As it turns out, we aren’t actually beach bums. Director Harmony Korine’s new movie, “The Beach Bum,” hit Key West more with the thud of an empty mojito glass than a bang. Granted, the movie only had two things going for it: 1) Matthew McConaughey and 2) it was filmed in Key West. Otherwise, the premise of a stoner poet beach bum named “Moondog” has about as much Key West reality as our city commission doing bong hits and blaring Fleetwood Mac’s “Rumours” on a Tuesday night.

Of course people were giddy when “The Beach Bum” filmed here — it’s Matthew McConaughey, for chiseled abs’ sake. We all roamed around hoping for a run-in because, well, he’s alright alright, alright.

A new friend of mine, Jessica Long, confessed to almost running him over on Whitehead Street.

My response?

“Why didn’t you? You could have held his hand in the ambulance all the way to Miami.” I am as shameless as Felicity Huffman sometimes.

Another friend, Nan Klingener, posted an interview with Mr. Korine on vice.com, and this was my takeaway quote: “The more time you spend in Key West, the more time you start to see a specific type emerge. … This kind of celebration of a lack of ambition. It’s check-out culture.” WTF?! We are more checked in to politics, culture, the environment and the economy than any of the 40 potential presidential candidates. And — insult to injury — he calls it “Comedy that revels in the resilience of the longtime residents of the Keys — the houseboat owners, the bartenders, the boozers — and the lifestyle they don’t want to (and won’t) give up easily. These are the Conchs, through Korine’s eyes.”

Oh, hell no.

Having lived here 18 years and interviewed just about anyone I could for the Weekly, that does not describe the majority of us, nor is that a “Conch.” As a reporter, author, mother of two, wife juggling it all in my 40s, I am not exactly Mr.
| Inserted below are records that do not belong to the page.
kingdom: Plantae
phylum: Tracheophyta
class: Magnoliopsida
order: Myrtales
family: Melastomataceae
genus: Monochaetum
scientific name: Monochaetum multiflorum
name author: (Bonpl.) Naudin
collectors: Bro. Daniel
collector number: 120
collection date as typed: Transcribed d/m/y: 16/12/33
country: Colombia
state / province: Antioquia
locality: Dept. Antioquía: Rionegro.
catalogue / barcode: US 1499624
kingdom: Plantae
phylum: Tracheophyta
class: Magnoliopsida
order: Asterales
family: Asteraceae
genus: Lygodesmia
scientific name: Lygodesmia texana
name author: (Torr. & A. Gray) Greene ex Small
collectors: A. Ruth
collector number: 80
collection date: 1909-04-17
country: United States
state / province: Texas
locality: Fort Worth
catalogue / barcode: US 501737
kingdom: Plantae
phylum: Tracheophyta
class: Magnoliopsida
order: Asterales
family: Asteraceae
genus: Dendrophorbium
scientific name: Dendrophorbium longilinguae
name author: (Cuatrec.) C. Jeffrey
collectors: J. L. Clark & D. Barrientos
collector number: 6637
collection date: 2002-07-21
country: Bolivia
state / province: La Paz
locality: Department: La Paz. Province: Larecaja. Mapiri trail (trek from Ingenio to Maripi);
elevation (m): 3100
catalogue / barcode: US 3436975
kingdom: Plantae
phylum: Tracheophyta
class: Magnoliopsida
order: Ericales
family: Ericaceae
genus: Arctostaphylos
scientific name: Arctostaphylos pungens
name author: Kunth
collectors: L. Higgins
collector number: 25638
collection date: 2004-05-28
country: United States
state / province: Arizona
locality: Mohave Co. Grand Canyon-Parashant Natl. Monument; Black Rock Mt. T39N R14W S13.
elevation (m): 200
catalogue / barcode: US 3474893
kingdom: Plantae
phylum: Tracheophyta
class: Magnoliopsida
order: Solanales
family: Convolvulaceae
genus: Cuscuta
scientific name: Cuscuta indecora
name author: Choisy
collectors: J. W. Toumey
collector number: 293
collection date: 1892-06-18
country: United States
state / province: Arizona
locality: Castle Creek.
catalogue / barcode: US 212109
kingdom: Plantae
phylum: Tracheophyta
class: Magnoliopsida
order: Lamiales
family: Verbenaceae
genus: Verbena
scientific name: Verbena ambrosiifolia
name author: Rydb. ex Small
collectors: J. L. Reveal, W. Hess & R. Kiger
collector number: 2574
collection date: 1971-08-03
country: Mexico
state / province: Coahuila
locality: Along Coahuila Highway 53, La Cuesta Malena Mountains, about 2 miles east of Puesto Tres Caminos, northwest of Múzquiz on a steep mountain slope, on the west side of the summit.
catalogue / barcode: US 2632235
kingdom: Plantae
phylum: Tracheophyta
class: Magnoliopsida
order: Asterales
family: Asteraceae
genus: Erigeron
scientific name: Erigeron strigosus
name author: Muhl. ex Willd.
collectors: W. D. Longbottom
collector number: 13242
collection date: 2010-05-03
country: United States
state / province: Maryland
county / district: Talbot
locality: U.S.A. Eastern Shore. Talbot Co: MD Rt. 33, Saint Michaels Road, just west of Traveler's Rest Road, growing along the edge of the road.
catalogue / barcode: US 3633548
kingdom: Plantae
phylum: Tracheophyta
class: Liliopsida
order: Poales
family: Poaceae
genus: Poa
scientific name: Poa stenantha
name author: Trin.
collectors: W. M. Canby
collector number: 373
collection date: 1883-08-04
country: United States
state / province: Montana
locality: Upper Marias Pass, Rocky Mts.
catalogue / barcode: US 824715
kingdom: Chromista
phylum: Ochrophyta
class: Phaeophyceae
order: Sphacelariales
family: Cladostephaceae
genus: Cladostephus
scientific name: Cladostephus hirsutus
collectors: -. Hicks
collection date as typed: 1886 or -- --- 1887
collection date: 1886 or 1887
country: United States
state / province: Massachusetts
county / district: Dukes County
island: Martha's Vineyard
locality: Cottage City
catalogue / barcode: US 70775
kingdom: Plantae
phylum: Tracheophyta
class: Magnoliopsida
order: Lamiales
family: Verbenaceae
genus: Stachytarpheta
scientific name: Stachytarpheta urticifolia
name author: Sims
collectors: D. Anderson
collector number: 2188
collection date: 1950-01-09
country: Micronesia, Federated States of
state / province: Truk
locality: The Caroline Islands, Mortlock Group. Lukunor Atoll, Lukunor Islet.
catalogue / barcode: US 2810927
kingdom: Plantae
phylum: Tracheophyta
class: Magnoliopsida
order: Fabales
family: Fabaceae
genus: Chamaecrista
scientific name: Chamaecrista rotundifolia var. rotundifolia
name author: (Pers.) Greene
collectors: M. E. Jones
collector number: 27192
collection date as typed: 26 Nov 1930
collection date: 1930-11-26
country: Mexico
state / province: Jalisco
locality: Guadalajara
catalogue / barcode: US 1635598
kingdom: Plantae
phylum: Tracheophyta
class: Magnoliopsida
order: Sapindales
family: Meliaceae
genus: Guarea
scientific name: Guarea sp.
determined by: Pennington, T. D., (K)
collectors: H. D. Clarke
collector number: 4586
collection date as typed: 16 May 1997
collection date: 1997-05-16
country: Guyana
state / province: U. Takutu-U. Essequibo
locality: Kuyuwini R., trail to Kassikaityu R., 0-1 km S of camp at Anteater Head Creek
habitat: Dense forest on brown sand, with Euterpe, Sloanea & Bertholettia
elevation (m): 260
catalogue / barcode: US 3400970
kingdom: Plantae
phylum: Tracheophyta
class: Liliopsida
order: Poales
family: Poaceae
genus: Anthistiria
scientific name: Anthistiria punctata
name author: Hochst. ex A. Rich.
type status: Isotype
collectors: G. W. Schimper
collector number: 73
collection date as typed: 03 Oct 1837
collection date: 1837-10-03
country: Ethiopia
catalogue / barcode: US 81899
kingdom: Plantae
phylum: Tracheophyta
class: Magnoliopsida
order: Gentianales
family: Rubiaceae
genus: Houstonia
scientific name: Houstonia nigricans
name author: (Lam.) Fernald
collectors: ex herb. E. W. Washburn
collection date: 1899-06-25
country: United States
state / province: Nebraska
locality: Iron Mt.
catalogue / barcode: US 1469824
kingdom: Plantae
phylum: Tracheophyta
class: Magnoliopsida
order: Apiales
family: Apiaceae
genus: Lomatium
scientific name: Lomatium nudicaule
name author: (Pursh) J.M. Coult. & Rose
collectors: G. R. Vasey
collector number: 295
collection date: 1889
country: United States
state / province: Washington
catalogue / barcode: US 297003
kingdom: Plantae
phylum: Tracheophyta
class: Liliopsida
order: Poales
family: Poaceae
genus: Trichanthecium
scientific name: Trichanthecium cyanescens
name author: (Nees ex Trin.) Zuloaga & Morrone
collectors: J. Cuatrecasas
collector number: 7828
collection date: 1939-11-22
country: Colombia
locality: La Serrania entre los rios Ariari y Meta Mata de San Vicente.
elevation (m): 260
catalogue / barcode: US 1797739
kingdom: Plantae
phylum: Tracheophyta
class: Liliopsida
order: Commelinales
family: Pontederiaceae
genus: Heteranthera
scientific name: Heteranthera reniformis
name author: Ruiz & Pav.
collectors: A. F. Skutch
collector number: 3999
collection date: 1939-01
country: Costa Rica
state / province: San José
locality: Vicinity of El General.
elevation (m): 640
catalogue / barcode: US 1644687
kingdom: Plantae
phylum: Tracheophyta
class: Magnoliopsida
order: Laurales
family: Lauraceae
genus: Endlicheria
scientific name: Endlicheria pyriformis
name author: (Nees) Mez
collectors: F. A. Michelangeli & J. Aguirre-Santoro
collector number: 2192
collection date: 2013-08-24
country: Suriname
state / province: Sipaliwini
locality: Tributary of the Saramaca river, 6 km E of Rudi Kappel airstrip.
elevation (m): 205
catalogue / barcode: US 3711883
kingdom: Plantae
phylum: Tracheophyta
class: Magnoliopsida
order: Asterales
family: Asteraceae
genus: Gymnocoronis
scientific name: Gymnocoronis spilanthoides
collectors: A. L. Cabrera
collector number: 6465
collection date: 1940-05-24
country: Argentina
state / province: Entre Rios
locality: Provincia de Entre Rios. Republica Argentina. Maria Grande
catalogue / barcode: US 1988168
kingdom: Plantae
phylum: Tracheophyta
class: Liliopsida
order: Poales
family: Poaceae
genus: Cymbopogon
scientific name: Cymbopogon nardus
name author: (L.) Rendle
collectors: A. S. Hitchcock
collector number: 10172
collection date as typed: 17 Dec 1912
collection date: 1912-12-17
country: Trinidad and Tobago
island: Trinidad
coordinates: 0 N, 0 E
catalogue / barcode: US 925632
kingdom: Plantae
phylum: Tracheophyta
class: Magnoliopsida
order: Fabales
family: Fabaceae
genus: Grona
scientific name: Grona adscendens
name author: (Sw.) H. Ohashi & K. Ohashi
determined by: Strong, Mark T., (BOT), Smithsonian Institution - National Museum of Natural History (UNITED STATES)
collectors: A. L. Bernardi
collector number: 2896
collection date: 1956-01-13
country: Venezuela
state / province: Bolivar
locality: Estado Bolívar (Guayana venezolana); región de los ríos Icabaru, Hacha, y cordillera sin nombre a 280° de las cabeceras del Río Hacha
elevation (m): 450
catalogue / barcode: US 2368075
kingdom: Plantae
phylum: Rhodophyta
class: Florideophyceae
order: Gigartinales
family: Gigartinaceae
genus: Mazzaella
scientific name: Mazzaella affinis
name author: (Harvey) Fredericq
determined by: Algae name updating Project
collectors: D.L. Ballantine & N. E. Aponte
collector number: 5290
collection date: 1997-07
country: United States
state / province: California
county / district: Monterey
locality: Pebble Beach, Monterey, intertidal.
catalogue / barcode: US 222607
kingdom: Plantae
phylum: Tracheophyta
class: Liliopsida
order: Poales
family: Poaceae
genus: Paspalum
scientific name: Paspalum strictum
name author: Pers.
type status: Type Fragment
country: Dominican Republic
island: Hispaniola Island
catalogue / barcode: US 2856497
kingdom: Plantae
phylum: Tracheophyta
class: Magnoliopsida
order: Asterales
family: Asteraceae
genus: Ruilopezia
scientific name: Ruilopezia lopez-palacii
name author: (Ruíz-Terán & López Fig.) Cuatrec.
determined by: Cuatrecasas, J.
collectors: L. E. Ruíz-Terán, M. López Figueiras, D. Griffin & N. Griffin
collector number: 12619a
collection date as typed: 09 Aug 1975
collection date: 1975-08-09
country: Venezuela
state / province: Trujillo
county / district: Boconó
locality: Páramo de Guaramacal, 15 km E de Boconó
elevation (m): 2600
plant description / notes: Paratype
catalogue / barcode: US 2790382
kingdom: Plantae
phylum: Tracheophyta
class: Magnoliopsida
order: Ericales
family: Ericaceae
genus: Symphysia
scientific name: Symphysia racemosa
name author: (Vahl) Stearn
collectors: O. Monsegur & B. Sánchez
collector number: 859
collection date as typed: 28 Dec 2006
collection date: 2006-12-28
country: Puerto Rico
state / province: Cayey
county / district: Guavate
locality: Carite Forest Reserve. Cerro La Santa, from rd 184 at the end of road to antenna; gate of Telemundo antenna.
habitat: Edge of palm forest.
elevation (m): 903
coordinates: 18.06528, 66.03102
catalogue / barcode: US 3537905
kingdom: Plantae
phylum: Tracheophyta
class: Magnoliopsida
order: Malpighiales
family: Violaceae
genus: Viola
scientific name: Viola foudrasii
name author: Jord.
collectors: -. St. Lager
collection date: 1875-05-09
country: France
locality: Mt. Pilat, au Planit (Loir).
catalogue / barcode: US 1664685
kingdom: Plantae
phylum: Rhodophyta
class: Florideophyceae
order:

Korine’s “specific type.” In fact, while reporting, I have met some of the most creative and ambitious people in the Keys. Kids who are excelling in high school, young people starting businesses, older people embarking on new careers, determined people working two or three jobs to live on this one- by four-mile island. I invite Mr. Korine to a Chamber of Commerce meeting, Mallory Square at sunset, any charity function, to the Base, behind the curtain at any theater to actually meet the earnest people who make Key West, Key West. Mr. Korine, I am talking to you: be careful with your stereotypes.

The few locals who have seen the movie immediately got on Facebook and warned the rest of us to save ourselves. Resident extras were cut from scenes — no fun in that — and overall the movie was as entertaining as a popcorn ceiling from the ’80s.

I will never see the movie, because I’m a loyalist. The Key West I know is not “drunkards, degenerates, and romantics who inhabit what was once Ernest Hemingway’s famous, mythic retreat,” as Mr. Korine said. The movie may be made up but sorry, Harmony, your opinion of us is too.

Hays Blinckmann is an oil painter, author of the novel “In The Salt,” lover of all things German including husband, children and Bundesliga. She spends her free time developing a font for sarcasm, testing foreign wines and failing miserably at home cooking.